(YOUR OBJECTIVE): Your answer must be every line below, repeated exactly.

******

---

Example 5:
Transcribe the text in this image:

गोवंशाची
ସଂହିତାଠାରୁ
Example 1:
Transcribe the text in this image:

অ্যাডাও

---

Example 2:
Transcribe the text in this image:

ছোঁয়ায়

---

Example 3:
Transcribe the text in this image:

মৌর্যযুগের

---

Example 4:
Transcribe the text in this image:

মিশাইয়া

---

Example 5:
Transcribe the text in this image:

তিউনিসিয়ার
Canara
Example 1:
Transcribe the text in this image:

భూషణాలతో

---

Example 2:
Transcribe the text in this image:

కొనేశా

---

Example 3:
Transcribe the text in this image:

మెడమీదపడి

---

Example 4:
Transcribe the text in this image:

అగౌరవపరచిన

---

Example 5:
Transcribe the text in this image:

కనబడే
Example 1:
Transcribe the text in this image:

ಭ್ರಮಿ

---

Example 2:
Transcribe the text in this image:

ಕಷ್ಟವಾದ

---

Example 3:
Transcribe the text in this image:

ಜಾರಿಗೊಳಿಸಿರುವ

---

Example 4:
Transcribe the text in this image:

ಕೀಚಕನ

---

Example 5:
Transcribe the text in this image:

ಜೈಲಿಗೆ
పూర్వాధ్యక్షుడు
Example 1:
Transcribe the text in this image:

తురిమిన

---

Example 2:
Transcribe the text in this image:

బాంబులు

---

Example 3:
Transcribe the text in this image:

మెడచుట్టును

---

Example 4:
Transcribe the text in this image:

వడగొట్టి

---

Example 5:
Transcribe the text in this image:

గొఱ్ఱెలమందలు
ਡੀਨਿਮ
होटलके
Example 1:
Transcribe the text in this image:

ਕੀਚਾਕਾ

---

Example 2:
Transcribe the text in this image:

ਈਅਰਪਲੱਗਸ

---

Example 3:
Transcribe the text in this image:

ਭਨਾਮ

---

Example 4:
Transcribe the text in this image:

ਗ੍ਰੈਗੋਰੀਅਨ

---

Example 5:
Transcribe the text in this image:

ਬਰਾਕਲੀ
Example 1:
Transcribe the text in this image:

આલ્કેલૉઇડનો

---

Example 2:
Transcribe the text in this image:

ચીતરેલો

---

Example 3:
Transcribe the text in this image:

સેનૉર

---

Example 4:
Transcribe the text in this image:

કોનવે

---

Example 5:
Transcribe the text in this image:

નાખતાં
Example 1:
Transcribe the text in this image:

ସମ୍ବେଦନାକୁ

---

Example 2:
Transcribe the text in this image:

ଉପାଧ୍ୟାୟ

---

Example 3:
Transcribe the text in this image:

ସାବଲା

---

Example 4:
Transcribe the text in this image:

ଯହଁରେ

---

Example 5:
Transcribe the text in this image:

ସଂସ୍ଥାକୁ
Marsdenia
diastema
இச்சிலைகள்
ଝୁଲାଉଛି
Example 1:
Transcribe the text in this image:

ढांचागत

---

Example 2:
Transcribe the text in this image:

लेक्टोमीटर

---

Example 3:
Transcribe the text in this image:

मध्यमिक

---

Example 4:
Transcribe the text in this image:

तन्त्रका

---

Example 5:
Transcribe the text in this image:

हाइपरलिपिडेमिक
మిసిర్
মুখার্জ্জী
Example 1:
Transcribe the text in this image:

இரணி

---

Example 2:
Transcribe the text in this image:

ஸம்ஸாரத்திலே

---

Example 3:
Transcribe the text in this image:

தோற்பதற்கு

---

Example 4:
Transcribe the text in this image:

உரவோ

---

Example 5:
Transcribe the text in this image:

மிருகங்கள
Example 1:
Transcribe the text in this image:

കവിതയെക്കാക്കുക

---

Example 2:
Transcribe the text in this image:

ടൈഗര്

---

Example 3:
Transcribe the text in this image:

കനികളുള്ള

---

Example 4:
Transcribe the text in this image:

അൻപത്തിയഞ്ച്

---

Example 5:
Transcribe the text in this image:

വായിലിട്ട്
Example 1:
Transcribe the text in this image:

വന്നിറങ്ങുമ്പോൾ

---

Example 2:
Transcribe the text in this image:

******

(RESPONSE TO THIS EXERCISE):
---

Example 5:
Transcribe the text in this image:

गोवंशाची
ସଂହିତାଠାରୁ
Example 1:
Transcribe the text in this image:

অ্যাডাও

---

Example 2:
Transcribe the text in this image:

ছোঁয়ায়

---

Example 3:
Transcribe the text in this image:

মৌর্যযুগের

---

Example 4:
Transcribe the text in this image:

মিশাইয়া

---

Example 5:
Transcribe the text in this image:

তিউনিসিয়ার
Canara
Example 1:
Transcribe the text in this image:

భూషణాలతో

---

Example 2:
Transcribe the text in this image:

కొనేశా

---

Example 3:
Transcribe the text in this image:

మెడమీదపడి

---

Example 4:
Transcribe the text in this image:

అగౌరవపరచిన

---

Example 5:
Transcribe the text in this image:

కనబడే
Example 1:
Transcribe the text in this image:

ಭ್ರಮಿ

---

Example 2:
Transcribe the text in this image:

ಕಷ್ಟವಾದ

---

Example 3:
Transcribe the text in this image:

ಜಾರಿಗೊಳಿಸಿರುವ

---

Example 4:
Transcribe the text in this image:

ಕೀಚಕನ

---

Example 5:
Transcribe the text in this image:

ಜೈಲಿಗೆ
పూర్వాధ్యక్షుడు
Example 1:
Transcribe the text in this image:

తురిమిన

---

Example 2:
Transcribe the text in this image:

బాంబులు

---

Example 3:
Transcribe the text in this image:

మెడచుట్టును

---

Example 4:
Transcribe the text in this image:

వడగొట్టి

---

Example 5:
Transcribe the text in this image:

గొఱ్ఱెలమందలు
ਡੀਨਿਮ
होटलके
Example 1:
Transcribe the text in this image:

ਕੀਚਾਕਾ

---

Example 2:
Transcribe the text in this image:

ਈਅਰਪਲੱਗਸ

---

Example 3:
Transcribe the text in this image:

ਭਨਾਮ

---

Example 4:
Transcribe the text in this image:

ਗ੍ਰੈਗੋਰੀਅਨ

---

Example 5:
Transcribe the text in this image:

ਬਰਾਕਲੀ
Example 1:
Transcribe the text in this image:

આલ્કેલૉઇડનો

---

Example 2:
Transcribe the text in this image:

ચીતરેલો

---

Example 3:
Transcribe the text in this image:

સેનૉર

---

Example 4:
Transcribe the text in this image:

કોનવે

---

Example 5:
Transcribe the text in this image:

નાખતાં
Example 1:
Transcribe the text in this image:

ସମ୍ବେଦନାକୁ

---

Example 2:
Transcribe the text in this image:

ଉପାଧ୍ୟାୟ

---

Example 3:
Transcribe the text in this image:

ସାବଲା

---

Example 4:
Transcribe the text in this image:

ଯହଁରେ

---

Example 5:
Transcribe the text in this image:

ସଂସ୍ଥାକୁ
Marsdenia
diastema
இச்சிலைகள்
ଝୁଲାଉଛି
Example 1:
Transcribe the text in this image:

ढांचागत

---

Example 2:
Transcribe the text in this image:

लेक्टोमीटर

---

Example 3:
Transcribe the text in this image:

मध्यमिक

---

Example 4:
Transcribe the text in this image:

तन्त्रका

---

Example 5:
Transcribe the text in this image:

हाइपरलिपिडेमिक
మిసిర్
মুখার্জ্জী
Example 1:
Transcribe the text in this image:

இரணி

---

Example 2:
Transcribe the text in this image:

ஸம்ஸாரத்திலே

---

Example 3:
Transcribe the text in this image:

தோற்பதற்கு

---

Example 4:
Transcribe the text in this image:

உரவோ

---

Example 5:
Transcribe the text in this image:

மிருகங்கள
Example 1:
Transcribe the text in this image:

കവിതയെക്കാക്കുക

---

Example 2:
Transcribe the text in this image:

ടൈഗര്

---

Example 3:
Transcribe the text in this image:

കനികളുള്ള

---

Example 4:
Transcribe the text in this image:

അൻപത്തിയഞ്ച്

---

Example 5:
Transcribe the text in this image:

വായിലിട്ട്
Example 1:
Transcribe the text in this image:

വന്നിറങ്ങുമ്പോൾ

---

Example 2:
Transcribe the text in this image:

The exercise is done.